Stored data entries:
=======

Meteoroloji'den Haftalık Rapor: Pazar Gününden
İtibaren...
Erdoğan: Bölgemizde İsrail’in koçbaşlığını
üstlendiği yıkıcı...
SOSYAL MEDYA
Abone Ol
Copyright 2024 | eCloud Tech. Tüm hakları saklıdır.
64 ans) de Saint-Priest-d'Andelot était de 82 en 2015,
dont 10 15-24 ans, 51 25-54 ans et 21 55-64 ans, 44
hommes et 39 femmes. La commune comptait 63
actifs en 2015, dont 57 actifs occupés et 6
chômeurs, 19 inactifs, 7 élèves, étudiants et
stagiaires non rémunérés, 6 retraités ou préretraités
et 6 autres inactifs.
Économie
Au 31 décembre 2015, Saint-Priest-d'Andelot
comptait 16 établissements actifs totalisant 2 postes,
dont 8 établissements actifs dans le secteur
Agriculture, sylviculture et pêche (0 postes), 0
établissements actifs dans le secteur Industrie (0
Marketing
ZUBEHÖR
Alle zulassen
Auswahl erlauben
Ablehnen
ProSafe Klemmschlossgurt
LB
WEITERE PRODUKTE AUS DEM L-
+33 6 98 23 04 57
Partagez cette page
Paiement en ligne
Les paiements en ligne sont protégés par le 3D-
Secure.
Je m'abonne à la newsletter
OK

=======

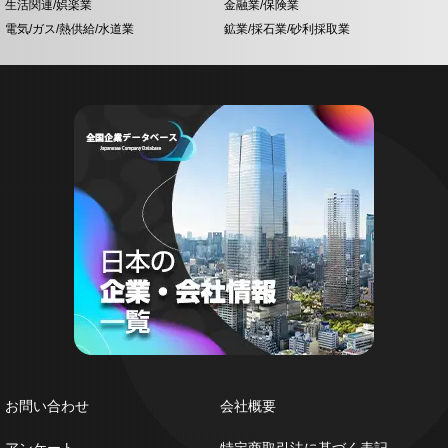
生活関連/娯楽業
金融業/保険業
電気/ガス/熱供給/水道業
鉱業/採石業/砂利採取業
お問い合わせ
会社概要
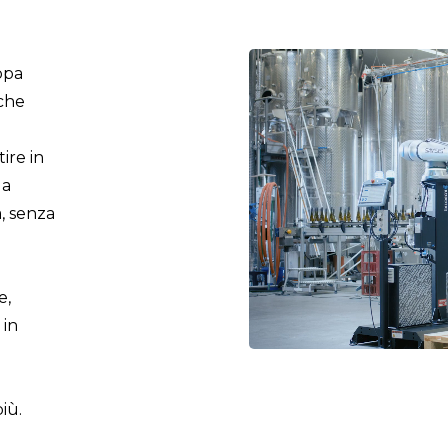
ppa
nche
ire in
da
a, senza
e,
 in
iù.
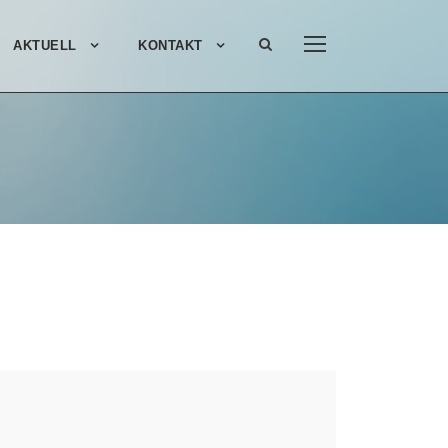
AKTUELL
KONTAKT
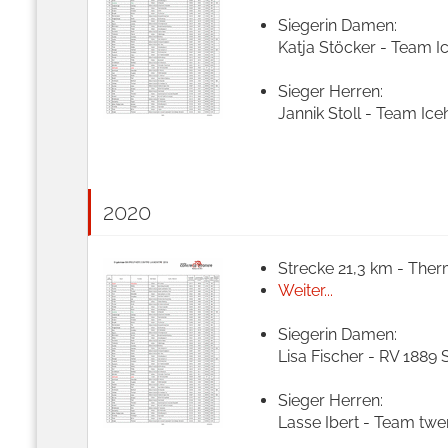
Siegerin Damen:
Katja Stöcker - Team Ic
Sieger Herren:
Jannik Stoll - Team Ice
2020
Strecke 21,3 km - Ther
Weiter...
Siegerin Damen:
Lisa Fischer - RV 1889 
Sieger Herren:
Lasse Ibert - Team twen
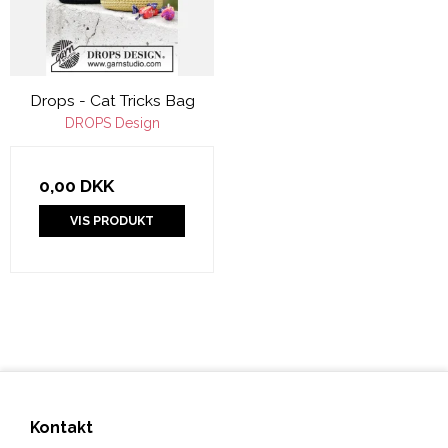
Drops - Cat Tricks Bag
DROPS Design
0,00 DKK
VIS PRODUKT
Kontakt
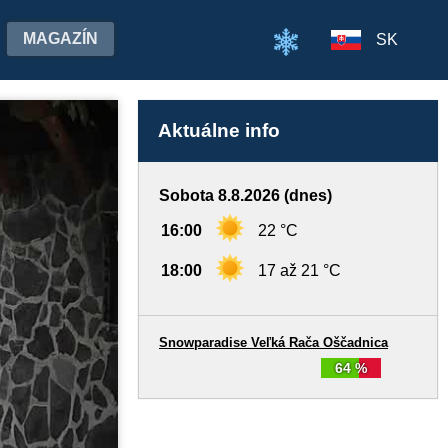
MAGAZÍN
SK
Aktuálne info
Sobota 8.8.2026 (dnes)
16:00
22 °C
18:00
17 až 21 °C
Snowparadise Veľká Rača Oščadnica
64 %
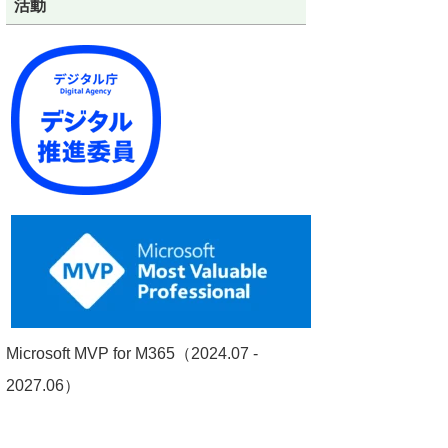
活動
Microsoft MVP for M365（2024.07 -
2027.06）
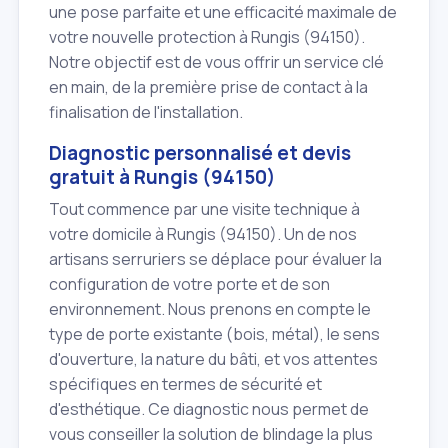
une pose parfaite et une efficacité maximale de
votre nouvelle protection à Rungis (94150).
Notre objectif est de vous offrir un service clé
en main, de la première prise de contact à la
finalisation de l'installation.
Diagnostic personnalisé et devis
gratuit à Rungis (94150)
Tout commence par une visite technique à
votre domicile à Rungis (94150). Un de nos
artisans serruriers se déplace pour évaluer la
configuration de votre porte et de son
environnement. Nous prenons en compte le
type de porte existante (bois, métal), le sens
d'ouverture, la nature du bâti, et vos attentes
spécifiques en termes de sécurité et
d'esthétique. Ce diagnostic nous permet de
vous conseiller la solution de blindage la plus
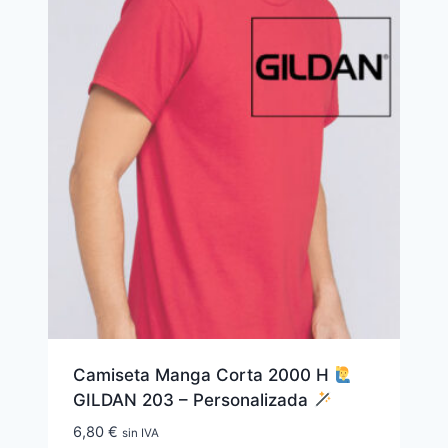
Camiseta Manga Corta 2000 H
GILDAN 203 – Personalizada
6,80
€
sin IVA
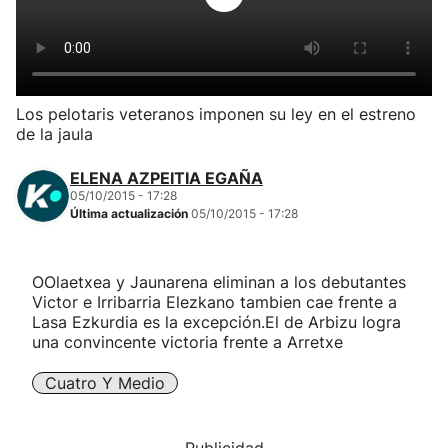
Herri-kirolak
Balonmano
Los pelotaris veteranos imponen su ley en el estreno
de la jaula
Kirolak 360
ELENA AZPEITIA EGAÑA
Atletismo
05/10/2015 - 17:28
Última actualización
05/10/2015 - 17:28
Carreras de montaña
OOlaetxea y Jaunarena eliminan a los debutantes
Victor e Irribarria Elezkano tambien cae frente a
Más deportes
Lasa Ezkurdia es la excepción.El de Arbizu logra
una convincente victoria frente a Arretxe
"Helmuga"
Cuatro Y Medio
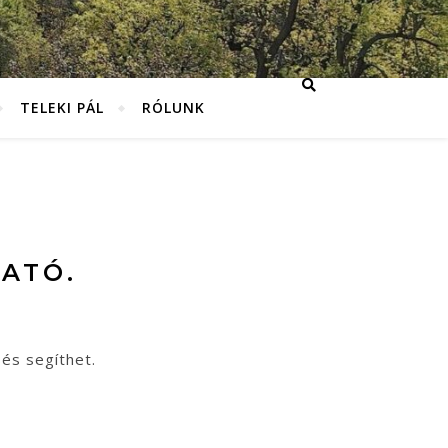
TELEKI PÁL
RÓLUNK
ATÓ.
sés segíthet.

=======

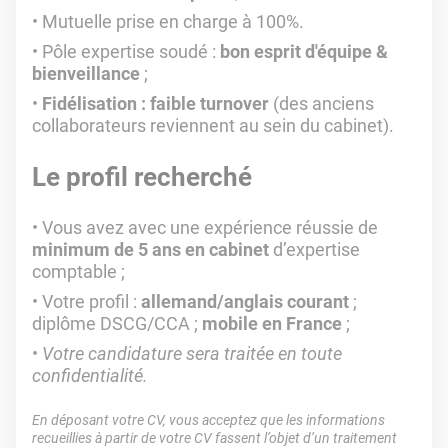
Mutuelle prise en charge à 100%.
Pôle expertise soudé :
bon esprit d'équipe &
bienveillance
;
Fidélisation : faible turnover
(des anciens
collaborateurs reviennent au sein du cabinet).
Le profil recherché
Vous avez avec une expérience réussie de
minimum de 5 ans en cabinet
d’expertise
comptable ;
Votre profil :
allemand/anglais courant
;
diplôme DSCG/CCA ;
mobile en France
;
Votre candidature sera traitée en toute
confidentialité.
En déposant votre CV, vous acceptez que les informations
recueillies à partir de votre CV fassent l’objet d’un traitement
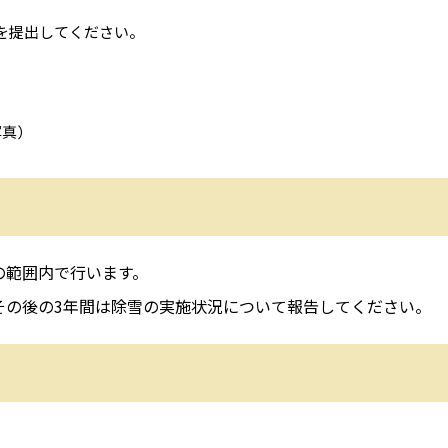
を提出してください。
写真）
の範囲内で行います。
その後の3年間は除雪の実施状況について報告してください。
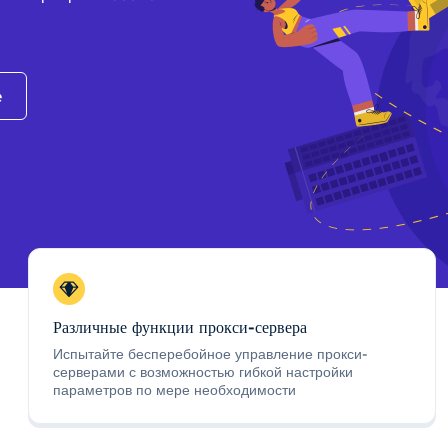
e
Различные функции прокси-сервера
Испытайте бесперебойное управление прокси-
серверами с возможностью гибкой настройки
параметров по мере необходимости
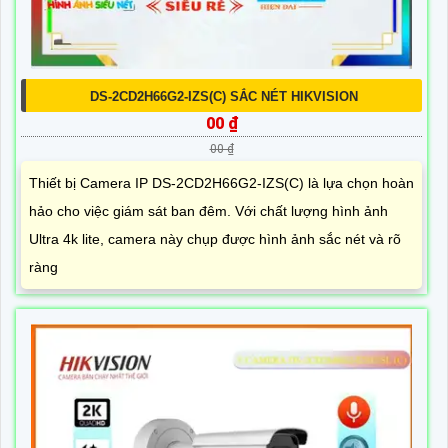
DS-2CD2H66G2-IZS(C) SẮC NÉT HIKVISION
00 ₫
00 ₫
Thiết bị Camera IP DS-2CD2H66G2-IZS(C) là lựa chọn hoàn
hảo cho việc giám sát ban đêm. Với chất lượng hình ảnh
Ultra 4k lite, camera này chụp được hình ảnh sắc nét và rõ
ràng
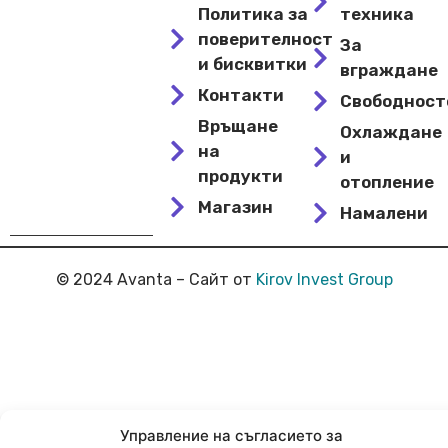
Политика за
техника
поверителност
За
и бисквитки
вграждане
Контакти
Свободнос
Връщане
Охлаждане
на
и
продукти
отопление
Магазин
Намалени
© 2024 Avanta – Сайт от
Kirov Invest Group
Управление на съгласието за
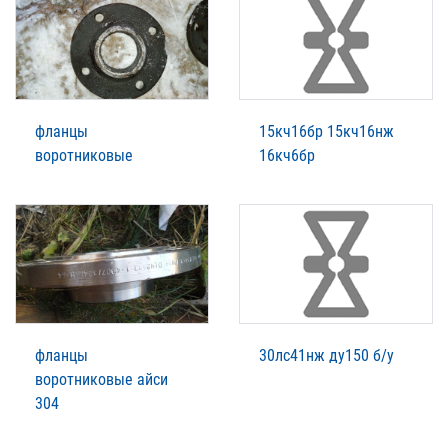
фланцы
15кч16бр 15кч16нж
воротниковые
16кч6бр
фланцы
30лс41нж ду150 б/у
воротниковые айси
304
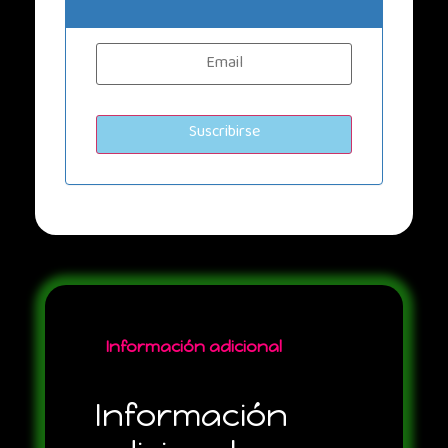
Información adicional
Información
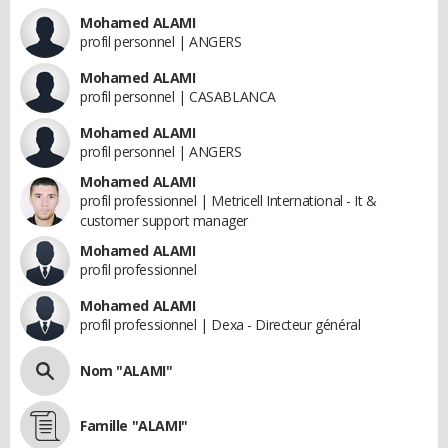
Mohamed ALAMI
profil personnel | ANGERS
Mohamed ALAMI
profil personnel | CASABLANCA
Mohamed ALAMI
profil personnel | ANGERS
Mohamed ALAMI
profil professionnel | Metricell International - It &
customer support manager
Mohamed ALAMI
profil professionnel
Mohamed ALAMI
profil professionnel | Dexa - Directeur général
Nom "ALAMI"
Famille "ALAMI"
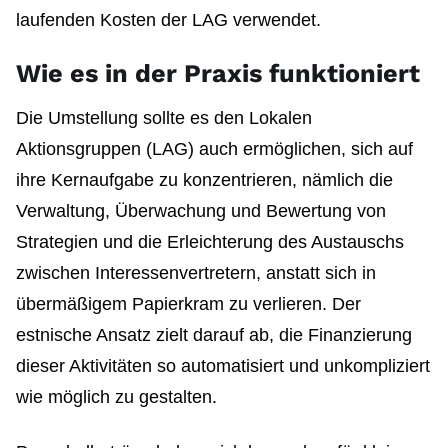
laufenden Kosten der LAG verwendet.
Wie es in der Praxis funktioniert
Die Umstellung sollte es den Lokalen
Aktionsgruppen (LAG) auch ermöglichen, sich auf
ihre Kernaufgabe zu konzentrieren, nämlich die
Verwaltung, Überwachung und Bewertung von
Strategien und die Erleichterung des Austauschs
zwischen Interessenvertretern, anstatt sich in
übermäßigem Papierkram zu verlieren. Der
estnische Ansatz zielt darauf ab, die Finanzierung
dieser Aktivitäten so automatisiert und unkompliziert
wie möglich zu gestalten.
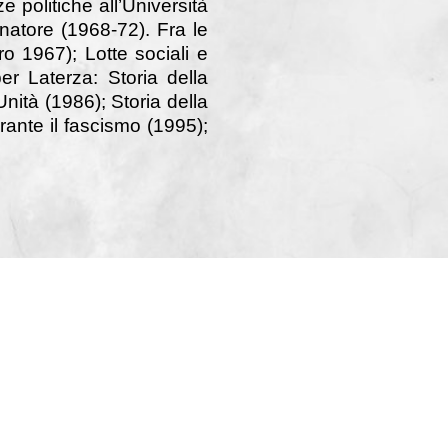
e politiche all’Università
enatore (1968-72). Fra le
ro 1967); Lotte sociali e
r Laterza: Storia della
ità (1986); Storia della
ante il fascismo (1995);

=======

*What is required:* Please reproduce the records from the line with "Herri-kirolak" to the line with "Más deportes", swapping "Atletismo" for "Ciclismo" and leaving everything else unchanged.

*Written response:*
Herri-kirolak
Balonmano
Los pelotaris veteranos imponen su ley en el estreno
de la jaula
Kirolak 360
ELENA AZPEITIA EGAÑA
Ciclismo
05/10/2015 - 17:28
Última actualización
05/10/2015 - 17:28
Carreras de montaña
OOlaetxea y Jaunarena eliminan a los debutantes
Victor e Irribarria Elezkano tambien cae frente a
Más deportes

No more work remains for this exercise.